Sotto la guida del venerabile e glorioso vincitore di Verdun.

Grazie.

Penso che ora possiamo andare alla distribuzione della zuppa.

Un ottimo discorso, Monsieur le Sous-Préfet.

Smettila.

I francesi sono soprattutto stomaci.

Con il freddo e i tedeschi che portano via tutto, è normale.

Non prendono tutto, signora cara. È un mito.

È strano non commemorare l'11 novembre.

Voglio dire, ho visto che lo hai chiamato il vincitore di Verdun

quello è stato molto buono.

Bürgermeister. L'ispettore Marchetti segnala che il vecchio Camille è morto.

E vi aspetta per il certificato di morte.

Pover'uomo, mi piaceva.

È importante che aspettiamo von Ritter.

Vado. Un certificato di morte non è poi così complicato.

Non è divertente.

Ma ne ho già fatti altri, ti ricordi?

Ed è sempre meno noioso delle discorsi di Servier.

- Vengo con te. - Cerca di ottenere nomi

persone che dobbiamo informare della sua morte.

Signor sindaco, Monsieur le sous-préfet.

Dovete impedire ogni manifestazione patriottica l'11 novembre.

Non si preoccupi. Se la gente è soddisfatta, non pensa.

Perché pensi che l'abbiamo organizzato oggi?

Molto bene.
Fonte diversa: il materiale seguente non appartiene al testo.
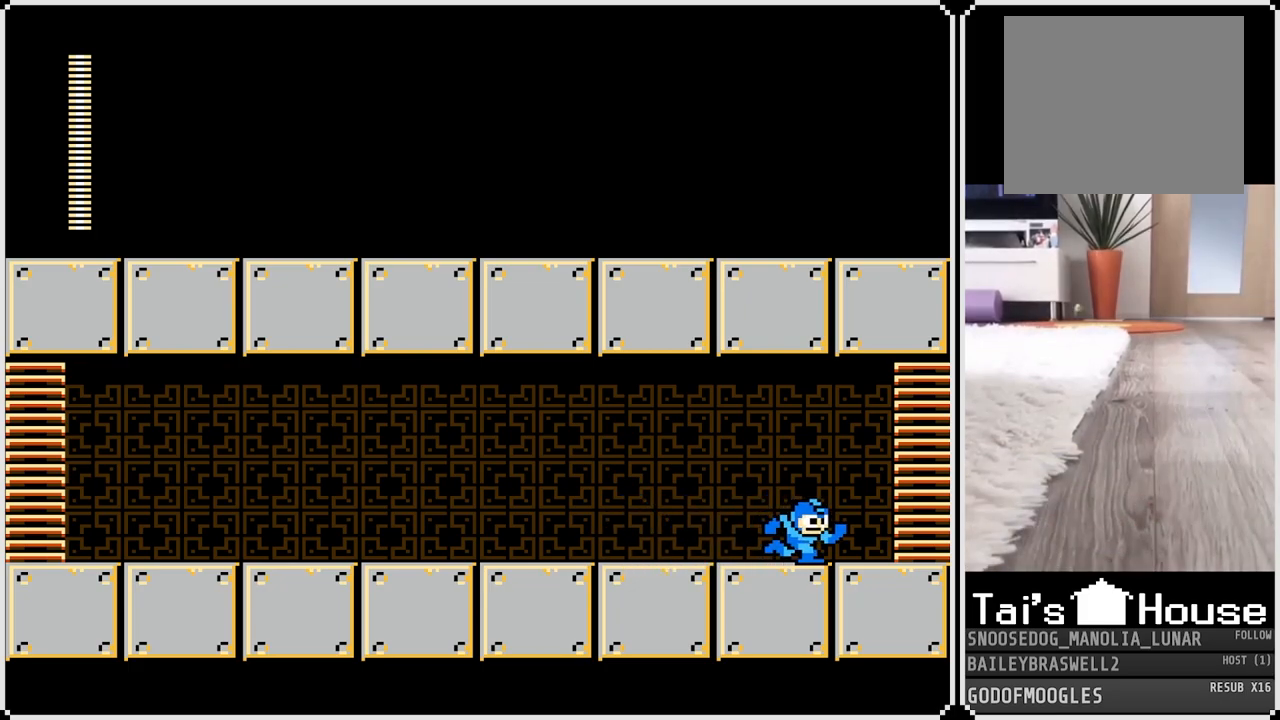
{"buttons": ["CROSS", "DPAD_RIGHT"], "left_stick": "center", "right_stick": "center", "events": []}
Metteremo due posti di guardia il

monumento di guerra in piazza principale a sorvegliare.

Hai paura che i morti vadano a manifestare?
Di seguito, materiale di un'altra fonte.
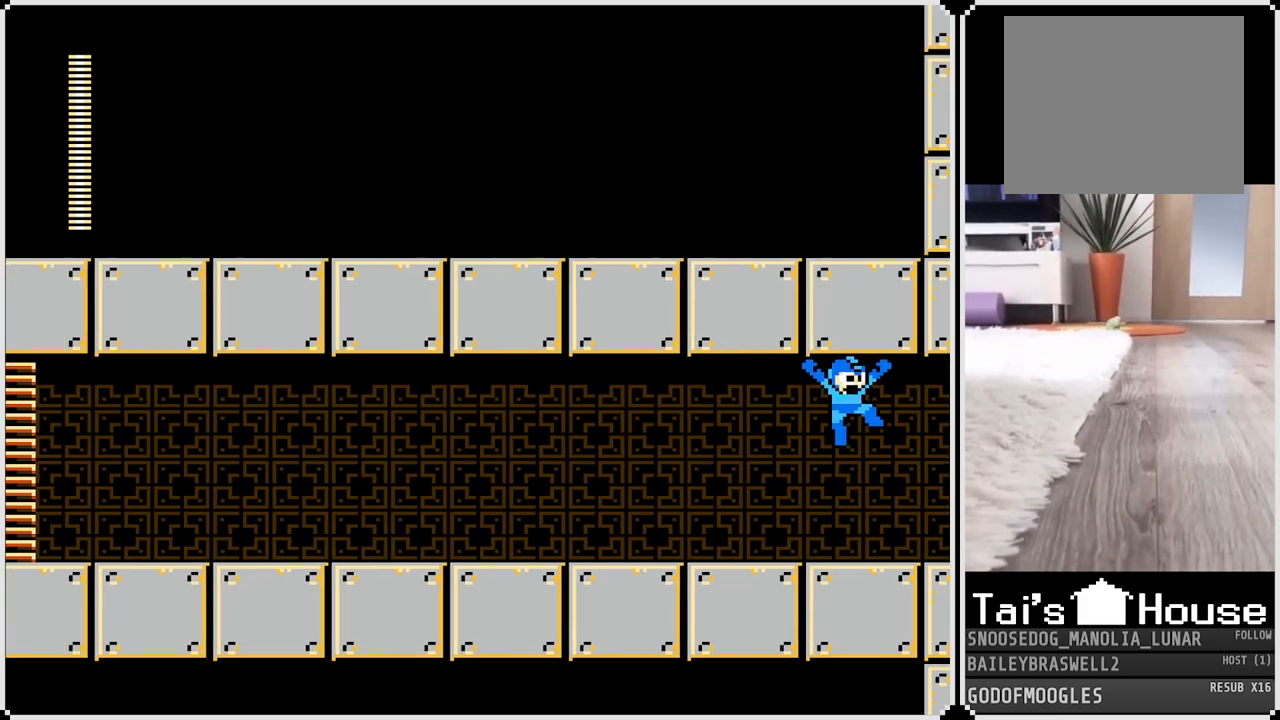
{"buttons": ["DPAD_RIGHT"], "left_stick": "center", "right_stick": "center", "events": [[434, "CROSS", "up"]]}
Sappi che mio padre morì alla Somme nel 1917

e mi dispiace che non ci possa essere commemorazione

ma come mio padre sono soldato e obbedisco agli ordini.

Pensavo che dopo Montoire ci sarebbe stato qualcosa per i prigionieri.

Arriverà. Il Maresciallo sa cosa fa.

Ma sorvegliare il monumento ai caduti... No, sarà...

Hai visto che hanno messo tre L in eternelle?

Non l'avevo visto. Fastidioso.

In ogni caso grazie per essere venuto prima che iniziasse il suo lavoro,

signora Morvandieu. La mia artrite si sta riattivando. Sono contento che finisca cedo.

All'improvviso sono presto. In un giorno come oggi non avremo molti

persone all'ufficio postale.

Scendo qui. Non possiamo rischiare di essere visti insieme.

Riuscirà?

- Cosa rischiamo in realtà? - Non ho idea.

Non devi farlo, Suzanne.

No, certo che no. Ma alla fine sì. Ora.

Dobbiamo andare. Il tempo stringe.

Ricorda: Nessun contatto per tre giorni. Qualunque cosa accada.

Comincio ora o aspetto?

Possiamo benissimo aspettare. Tutti quei bambini scomparsi mi disturbano.

Gli diremo che è a causa del freddo.

Foulquier è uno stronzo, ma non stupido.

Può persino chiedere un elenco degli assenti.

Tu, svegliati, eh!

Per favore, siediti. Siediti.

- Direttore. - Ispettore.

Signorina Borderie.

We zijn blij dat u hier bent voor deze grote gelegenheid.

Ah sì. Voglio dire loro qualcosa prima di iniziare.

Prego.

Bambini, voi siete il futuro della nazione francese

scrivendo al Maresciallo, scrivete alla Francia.

La vera Francia, liberata dalle sue cattive abitudini

dalle menzogne che le hanno arrecato tanto danno

e dei parassiti che si sono arricchiti alle sue spalle.

Miei cari bambini, il Maresciallo vi ascolta.

Un momento. Ho invitato il Feldwebel

che vive nella scuola. Vado a prenderlo.

Ah, sì.

Avrebbe dovuto evitarlo l'11 novembre.